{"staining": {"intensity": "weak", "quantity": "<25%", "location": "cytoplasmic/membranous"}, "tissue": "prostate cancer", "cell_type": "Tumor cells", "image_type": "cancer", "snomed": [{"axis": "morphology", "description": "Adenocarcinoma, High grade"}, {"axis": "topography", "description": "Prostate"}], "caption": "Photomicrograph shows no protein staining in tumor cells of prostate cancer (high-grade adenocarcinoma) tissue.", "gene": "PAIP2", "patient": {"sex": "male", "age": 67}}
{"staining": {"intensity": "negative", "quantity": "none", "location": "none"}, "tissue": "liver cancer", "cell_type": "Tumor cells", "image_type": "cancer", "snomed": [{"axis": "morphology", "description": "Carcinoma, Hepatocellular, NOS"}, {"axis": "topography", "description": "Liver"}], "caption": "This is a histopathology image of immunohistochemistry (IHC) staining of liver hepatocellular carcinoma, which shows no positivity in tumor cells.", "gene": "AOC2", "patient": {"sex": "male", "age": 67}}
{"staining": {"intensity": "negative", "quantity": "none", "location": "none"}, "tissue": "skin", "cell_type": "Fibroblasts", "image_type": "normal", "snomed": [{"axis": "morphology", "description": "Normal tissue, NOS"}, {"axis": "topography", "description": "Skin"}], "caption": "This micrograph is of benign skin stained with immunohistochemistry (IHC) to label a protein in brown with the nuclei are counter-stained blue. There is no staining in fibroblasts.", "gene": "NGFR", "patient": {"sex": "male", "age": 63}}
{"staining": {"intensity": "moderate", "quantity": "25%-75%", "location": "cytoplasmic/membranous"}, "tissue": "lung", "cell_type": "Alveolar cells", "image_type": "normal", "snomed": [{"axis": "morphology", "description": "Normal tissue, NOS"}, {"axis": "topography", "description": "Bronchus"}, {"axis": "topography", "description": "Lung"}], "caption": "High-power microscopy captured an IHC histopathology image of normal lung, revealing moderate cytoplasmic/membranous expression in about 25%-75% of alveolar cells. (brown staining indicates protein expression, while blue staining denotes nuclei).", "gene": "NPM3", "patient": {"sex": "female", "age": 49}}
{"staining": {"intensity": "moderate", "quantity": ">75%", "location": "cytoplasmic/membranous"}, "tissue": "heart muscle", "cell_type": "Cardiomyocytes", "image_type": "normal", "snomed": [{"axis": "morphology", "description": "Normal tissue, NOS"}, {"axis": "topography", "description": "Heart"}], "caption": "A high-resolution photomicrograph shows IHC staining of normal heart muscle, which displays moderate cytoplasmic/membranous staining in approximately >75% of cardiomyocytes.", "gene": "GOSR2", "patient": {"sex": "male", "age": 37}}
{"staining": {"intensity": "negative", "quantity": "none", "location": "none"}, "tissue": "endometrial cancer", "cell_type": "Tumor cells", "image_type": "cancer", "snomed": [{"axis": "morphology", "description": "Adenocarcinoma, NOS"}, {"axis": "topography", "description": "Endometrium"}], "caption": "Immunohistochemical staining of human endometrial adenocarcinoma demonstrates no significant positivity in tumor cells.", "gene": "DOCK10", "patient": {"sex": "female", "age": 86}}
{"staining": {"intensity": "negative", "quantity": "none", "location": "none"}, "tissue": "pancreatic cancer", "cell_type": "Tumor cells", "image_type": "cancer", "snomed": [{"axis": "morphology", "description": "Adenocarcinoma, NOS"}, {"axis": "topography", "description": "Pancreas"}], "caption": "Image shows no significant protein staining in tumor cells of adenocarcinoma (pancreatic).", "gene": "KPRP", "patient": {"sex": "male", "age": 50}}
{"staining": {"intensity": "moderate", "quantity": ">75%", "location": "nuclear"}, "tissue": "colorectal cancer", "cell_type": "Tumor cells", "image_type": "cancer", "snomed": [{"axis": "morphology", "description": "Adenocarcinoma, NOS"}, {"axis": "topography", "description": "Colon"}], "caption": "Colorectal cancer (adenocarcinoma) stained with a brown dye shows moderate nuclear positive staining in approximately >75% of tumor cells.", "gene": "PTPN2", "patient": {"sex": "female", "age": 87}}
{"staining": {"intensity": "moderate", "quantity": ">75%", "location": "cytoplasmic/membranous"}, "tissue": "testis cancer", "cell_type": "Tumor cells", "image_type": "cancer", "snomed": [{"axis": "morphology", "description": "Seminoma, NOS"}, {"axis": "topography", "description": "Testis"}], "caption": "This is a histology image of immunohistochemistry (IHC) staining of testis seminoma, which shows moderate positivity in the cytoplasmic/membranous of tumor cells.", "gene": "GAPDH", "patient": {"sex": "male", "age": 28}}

*TASK TO CARRY OUT*
Please return the full set of records exactly as given above.

*TASK ANSWER*
{"staining": {"intensity": "weak", "quantity": "<25%", "location": "cytoplasmic/membranous"}, "tissue": "prostate cancer", "cell_type": "Tumor cells", "image_type": "cancer", "snomed": [{"axis": "morphology", "description": "Adenocarcinoma, High grade"}, {"axis": "topography", "description": "Prostate"}], "caption": "Photomicrograph shows no protein staining in tumor cells of prostate cancer (high-grade adenocarcinoma) tissue.", "gene": "PAIP2", "patient": {"sex": "male", "age": 67}}
{"staining": {"intensity": "negative", "quantity": "none", "location": "none"}, "tissue": "liver cancer", "cell_type": "Tumor cells", "image_type": "cancer", "snomed": [{"axis": "morphology", "description": "Carcinoma, Hepatocellular, NOS"}, {"axis": "topography", "description": "Liver"}], "caption": "This is a histopathology image of immunohistochemistry (IHC) staining of liver hepatocellular carcinoma, which shows no positivity in tumor cells.", "gene": "AOC2", "patient": {"sex": "male", "age": 67}}
{"staining": {"intensity": "negative", "quantity": "none", "location": "none"}, "tissue": "skin", "cell_type": "Fibroblasts", "image_type": "normal", "snomed": [{"axis": "morphology", "description": "Normal tissue, NOS"}, {"axis": "topography", "description": "Skin"}], "caption": "This micrograph is of benign skin stained with immunohistochemistry (IHC) to label a protein in brown with the nuclei are counter-stained blue. There is no staining in fibroblasts.", "gene": "NGFR", "patient": {"sex": "male", "age": 63}}
{"staining": {"intensity": "moderate", "quantity": "25%-75%", "location": "cytoplasmic/membranous"}, "tissue": "lung", "cell_type": "Alveolar cells", "image_type": "normal", "snomed": [{"axis": "morphology", "description": "Normal tissue, NOS"}, {"axis": "topography", "description": "Bronchus"}, {"axis": "topography", "description": "Lung"}], "caption": "High-power microscopy captured an IHC histopathology image of normal lung, revealing moderate cytoplasmic/membranous expression in about 25%-75% of alveolar cells. (brown staining indicates protein expression, while blue staining denotes nuclei).", "gene": "NPM3", "patient": {"sex": "female", "age": 49}}
{"staining": {"intensity": "moderate", "quantity": ">75%", "location": "cytoplasmic/membranous"}, "tissue": "heart muscle", "cell_type": "Cardiomyocytes", "image_type": "normal", "snomed": [{"axis": "morphology", "description": "Normal tissue, NOS"}, {"axis": "topography", "description": "Heart"}], "caption": "A high-resolution photomicrograph shows IHC staining of normal heart muscle, which displays moderate cytoplasmic/membranous staining in approximately >75% of cardiomyocytes.", "gene": "GOSR2", "patient": {"sex": "male", "age": 37}}
{"staining": {"intensity": "negative", "quantity": "none", "location": "none"}, "tissue": "endometrial cancer", "cell_type": "Tumor cells", "image_type": "cancer", "snomed": [{"axis": "morphology", "description": "Adenocarcinoma, NOS"}, {"axis": "topography", "description": "Endometrium"}], "caption": "Immunohistochemical staining of human endometrial adenocarcinoma demonstrates no significant positivity in tumor cells.", "gene": "DOCK10", "patient": {"sex": "female", "age": 86}}
{"staining": {"intensity": "negative", "quantity": "none", "location": "none"}, "tissue": "pancreatic cancer", "cell_type": "Tumor cells", "image_type": "cancer", "snomed": [{"axis": "morphology", "description": "Adenocarcinoma, NOS"}, {"axis": "topography", "description": "Pancreas"}], "caption": "Image shows no significant protein staining in tumor cells of adenocarcinoma (pancreatic).", "gene": "KPRP", "patient": {"sex": "male", "age": 50}}
{"staining": {"intensity": "moderate", "quantity": ">75%", "location": "nuclear"}, "tissue": "colorectal cancer", "cell_type": "Tumor cells", "image_type": "cancer", "snomed": [{"axis": "morphology", "description": "Adenocarcinoma, NOS"}, {"axis": "topography", "description": "Colon"}], "caption": "Colorectal cancer (adenocarcinoma) stained with a brown dye shows moderate nuclear positive staining in approximately >75% of tumor cells.", "gene": "PTPN2", "patient": {"sex": "female", "age": 87}}
{"staining": {"intensity": "moderate", "quantity": ">75%", "location": "cytoplasmic/membranous"}, "tissue": "testis cancer", "cell_type": "Tumor cells", "image_type": "cancer", "snomed": [{"axis": "morphology", "description": "Seminoma, NOS"}, {"axis": "topography", "description": "Testis"}], "caption": "This is a histology image of immunohistochemistry (IHC) staining of testis seminoma, which shows moderate positivity in the cytoplasmic/membranous of tumor cells.", "gene": "GAPDH", "patient": {"sex": "male", "age": 28}}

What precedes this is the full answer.